Per essere chiari: i miei genitori erano molto affettuosi, e il loro desiderio di vedermi sposata secondo i costumi della loro società era tutt'altro che crudele. Credevano davvero che quello fosse il miglior modo di amarmi. Non capivano che per adattarmi a quelle norme avrei dovuto affievolire la mia luce, farmi piccola, e ignorare la mia vocazione. Io, dal canto mio, non avevo capito che la mia natura di empatica mi rendeva più difficile dire loro di no senza sentirmi in colpa.
Il mio cercare di compiacere i miei genitori mi rese sempre più incapace di distinguere tra ciò che volevo per la mia vita e ciò che loro si aspettavano da me. Con il passare del tempo iniziai a piegarmi non solo alle aspettative dei miei genitori, ma a quelle di tutte le persone intorno a me: i miei compagni di scuola, i miei colleghi, perfino gli estranei. Alla fine non riuscivo più a sopportare di non compiacere gli altri. I professori, gli amici, il commesso del negozio all’angolo... facevo tutto il possibile per ottenere la loro approvazione.
Da bambina ero timida e introversa. Frequentavo una scuola in cui i miei compagni erano per lo più espatriati britannici; avevano tutti la pelle bianca, tranne me. La mia era scura. Prima di iniziare a frequentare quella scuola la mamma mi portò, per il colloquio di ammissione, dalla direttrice, una donna austera con le labbra serrate e la fronte aggrottata.
Il suo comportamento durante il colloquio mi fece capire ciò che pensava: dovevo considerarmi fortunata per l’opportunità di studiare in quella scuola prestigiosa, e avrei dovuto dedicare il mio tempo a dimostrare di meritare quel privilegio.
Da bambina sensibile quale ero intuii ciò che la direttrice provava nei miei confronti, e questo influenzò enormemente i miei primi di anni di scuola.
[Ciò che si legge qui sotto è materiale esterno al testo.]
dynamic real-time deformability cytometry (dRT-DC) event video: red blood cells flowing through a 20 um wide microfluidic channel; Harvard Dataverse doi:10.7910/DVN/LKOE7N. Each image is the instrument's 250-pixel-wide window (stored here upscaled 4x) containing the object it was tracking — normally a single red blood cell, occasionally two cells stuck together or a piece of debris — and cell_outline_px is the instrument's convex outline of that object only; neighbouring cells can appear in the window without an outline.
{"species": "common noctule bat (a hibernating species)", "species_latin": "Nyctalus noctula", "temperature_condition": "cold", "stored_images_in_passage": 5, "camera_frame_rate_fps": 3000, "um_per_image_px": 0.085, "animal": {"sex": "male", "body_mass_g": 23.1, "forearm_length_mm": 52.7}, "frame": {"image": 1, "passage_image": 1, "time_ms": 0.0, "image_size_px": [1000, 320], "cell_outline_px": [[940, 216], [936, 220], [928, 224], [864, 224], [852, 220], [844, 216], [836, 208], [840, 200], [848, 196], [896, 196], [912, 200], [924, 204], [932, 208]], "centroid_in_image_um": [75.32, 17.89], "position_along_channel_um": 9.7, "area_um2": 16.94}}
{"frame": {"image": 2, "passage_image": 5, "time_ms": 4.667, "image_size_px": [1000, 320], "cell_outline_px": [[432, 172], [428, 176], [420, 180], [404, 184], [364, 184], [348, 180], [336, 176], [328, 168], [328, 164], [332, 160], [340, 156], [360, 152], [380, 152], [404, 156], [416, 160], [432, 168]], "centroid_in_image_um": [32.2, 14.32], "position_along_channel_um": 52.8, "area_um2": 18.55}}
Forse non c’è da sorprendersi che io sia stata poi vittima di bullismo, visto che mi ero sentita immeritevole e indegna, come il proverbiale agnello che viene condotto al macello.
La sensazione di non valere un gran che mi accompagnò durante tutta l’adolescenza e i primi anni della mia maturità; continuai a credere di dover lavorare molto duramente per meritarmi l’approvazione degli altri. Quando venivo trattata male, o ingiustamente, invece di farmi valere cercavo di essere ancora più gentile, e facevo tutto il possibile per guadagnarmi l’approvazione di chi mi aveva mancato di rispetto.
La Cyndi Lauper che era dentro di me fu messa a tacere, e cominciò un lungo periodo di profondo conflitto interiore. Ogni volta che cercavo di spiegare a mio papà che desideravo inseguire i miei sogni, finivamo per litigare. E così cominciai a nascondere anche quelli.
So che sono tanti i miei lettori che si riconoscono in queste storie. Ho una buona notizia per te: non sei più obbligato a fare lo zerbino. Mentre trovi questa tua nuova condizione di forza, fai attenzione!